Bill & Brian working the check in desk, always with a smile.

We used to say that you have to get creative to promote your golf shop and increase sales. “They’re not just going to come knocking,” you’d hear. Well, the past two years have certainly disproven that theory, as millions of golfers have either taken up the game or returned after a lengthy hiatus. They really are banging down the door to get in.
Bill Agler, a 2019 South Central PGA Section Hall of Fame Inductee and PGA Head Professional at Fayetteville Country Club in Arkansas still demonstrates the creativity he implemented years ago, back before the revitalization of the game. He drives golf shop sales by pitching a retail tent near the first tee during his annual Member-Guest, Member-Member and various other events. Some of these events could welcome upwards of 240 golfers!
He moves a good deal of his golf shop merchandise under the tent and engages tournament participants in an enjoyable manner and with a laid-back demeanor. There’s no pressure to buy, but if you do, you’re in for some fun! In fact, golfers who buy an item in his pop-up golf shop will receive a second item of the same value FOR FREE if they hit the green with their tee shot on the first hole – no matter how much the price of the item. Golfers love the excitement and enjoy the added pressure that’s on the line. 
Bill Agler, PGA, working the crowd at the start of an event.
Bill Agler, PGA, working the crowd at the start of an event.
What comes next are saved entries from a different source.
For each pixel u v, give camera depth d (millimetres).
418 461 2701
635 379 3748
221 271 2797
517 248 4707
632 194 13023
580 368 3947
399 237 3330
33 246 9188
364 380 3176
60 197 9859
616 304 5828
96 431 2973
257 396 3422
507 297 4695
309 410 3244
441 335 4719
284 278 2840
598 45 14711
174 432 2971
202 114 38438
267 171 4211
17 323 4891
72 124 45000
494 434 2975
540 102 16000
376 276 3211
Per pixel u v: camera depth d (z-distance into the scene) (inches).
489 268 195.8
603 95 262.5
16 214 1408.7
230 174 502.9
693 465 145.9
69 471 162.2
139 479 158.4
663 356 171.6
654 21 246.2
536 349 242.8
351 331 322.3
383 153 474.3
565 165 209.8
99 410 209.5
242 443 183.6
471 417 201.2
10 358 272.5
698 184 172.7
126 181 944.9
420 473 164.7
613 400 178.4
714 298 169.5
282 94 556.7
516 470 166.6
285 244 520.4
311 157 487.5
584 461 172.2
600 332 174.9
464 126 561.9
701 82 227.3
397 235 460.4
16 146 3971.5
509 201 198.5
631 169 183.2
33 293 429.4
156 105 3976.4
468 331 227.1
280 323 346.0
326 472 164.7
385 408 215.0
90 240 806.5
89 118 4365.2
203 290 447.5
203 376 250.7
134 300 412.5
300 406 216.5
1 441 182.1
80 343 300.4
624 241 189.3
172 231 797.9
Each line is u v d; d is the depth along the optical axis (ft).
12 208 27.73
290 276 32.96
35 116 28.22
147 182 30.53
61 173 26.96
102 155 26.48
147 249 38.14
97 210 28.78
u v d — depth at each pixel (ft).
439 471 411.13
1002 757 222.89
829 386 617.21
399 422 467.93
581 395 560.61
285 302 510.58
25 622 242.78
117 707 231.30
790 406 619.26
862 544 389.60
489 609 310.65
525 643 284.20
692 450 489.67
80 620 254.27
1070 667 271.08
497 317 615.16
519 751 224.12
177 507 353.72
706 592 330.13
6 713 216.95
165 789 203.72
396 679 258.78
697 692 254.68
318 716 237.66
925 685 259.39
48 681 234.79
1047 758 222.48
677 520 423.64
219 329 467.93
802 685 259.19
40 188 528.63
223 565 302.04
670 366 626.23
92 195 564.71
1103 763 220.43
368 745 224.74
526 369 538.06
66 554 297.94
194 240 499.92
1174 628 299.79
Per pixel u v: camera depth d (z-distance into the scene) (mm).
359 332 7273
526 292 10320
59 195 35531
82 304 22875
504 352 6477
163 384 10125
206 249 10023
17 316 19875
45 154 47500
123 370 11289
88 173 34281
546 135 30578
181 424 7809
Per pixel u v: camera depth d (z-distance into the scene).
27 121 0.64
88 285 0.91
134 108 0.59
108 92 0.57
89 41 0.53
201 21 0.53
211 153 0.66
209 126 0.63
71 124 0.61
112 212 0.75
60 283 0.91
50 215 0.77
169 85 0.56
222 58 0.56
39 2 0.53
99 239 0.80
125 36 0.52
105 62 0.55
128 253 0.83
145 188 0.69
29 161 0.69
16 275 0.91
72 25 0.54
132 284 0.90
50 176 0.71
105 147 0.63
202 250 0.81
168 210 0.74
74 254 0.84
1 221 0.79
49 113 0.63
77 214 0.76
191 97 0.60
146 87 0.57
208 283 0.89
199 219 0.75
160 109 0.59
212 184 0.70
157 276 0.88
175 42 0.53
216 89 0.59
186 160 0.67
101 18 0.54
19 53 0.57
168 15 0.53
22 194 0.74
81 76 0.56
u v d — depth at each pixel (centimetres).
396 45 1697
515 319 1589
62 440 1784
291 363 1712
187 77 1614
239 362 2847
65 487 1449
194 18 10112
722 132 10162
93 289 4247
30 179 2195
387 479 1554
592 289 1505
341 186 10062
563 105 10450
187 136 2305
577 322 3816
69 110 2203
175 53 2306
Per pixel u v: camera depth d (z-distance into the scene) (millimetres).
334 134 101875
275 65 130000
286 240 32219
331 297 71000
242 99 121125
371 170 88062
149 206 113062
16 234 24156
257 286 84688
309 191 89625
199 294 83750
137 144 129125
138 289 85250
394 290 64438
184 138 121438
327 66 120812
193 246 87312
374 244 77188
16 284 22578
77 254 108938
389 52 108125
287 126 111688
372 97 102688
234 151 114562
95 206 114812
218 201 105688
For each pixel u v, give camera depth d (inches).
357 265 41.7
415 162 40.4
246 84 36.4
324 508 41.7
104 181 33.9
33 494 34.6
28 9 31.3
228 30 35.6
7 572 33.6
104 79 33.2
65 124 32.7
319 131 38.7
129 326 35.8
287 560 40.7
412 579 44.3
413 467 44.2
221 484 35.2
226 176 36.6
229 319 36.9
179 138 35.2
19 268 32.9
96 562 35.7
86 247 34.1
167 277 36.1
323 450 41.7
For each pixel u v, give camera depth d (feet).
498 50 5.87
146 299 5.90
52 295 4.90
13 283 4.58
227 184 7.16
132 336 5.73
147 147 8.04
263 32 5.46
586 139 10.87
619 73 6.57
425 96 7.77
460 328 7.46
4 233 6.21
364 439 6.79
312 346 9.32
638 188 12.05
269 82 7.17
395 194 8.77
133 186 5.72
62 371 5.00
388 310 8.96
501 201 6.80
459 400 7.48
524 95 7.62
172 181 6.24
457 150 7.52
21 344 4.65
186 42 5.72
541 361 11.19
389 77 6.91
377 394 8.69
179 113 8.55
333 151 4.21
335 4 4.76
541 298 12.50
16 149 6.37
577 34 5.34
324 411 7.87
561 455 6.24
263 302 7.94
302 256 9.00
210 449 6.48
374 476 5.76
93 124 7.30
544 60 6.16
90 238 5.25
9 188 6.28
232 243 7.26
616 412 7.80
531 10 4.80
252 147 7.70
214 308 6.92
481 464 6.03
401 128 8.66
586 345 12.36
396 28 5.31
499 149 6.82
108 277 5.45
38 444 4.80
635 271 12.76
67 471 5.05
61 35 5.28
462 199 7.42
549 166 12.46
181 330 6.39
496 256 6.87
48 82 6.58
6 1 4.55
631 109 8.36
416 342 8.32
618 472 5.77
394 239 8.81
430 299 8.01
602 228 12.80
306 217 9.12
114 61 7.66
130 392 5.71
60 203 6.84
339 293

His “not so” secret is to purposely place some big-ticket items prominently in view as players check out his makeshift golf shop and await their turn on the first tee. He figures that even if a player who wins one of the bigger items is successful, he’s essentially sold the merchandise at half price, while alleviating his golf shop of two potentially substantial pieces of inventory. Agler loves the interaction with tournament participants, and the golfers appreciate his efforts, especially when a significant item is on the line. 
One of Agler’s mentors from long ago instilled the importance of developing a bond with members and customers. That it’s about forging relationships that are more than just “hello and goodbye” and go beyond that next sale in the golf shop. Decades later, Agler shares this philosophy with his assistant professionals. 
That same mentor told him that it sometimes takes creativity and innovation to stimulate golf shop sales, and Agler teaches by example with such unique ideas as the retail tent on the first tee. The hit-the-green contest just adds to the memorable experience he’s creating for his golfers.    
Agler offers this retail tent promotion to each charitable organization holding its event at his course, and he gives 10 percent of his sales from that day to the organizations that participate. “This is one of many ways to elevate the status of the PGA Professional across our community,” he says. “Efforts like this help further the very important relationships that make a PGA Professional successful.” 
It’s never just about the sales for Agler. He understands that sales success is a long-term endeavor cultivated by the many relationships forged through conversation and a welcoming smile. Now where’s the creativity in that?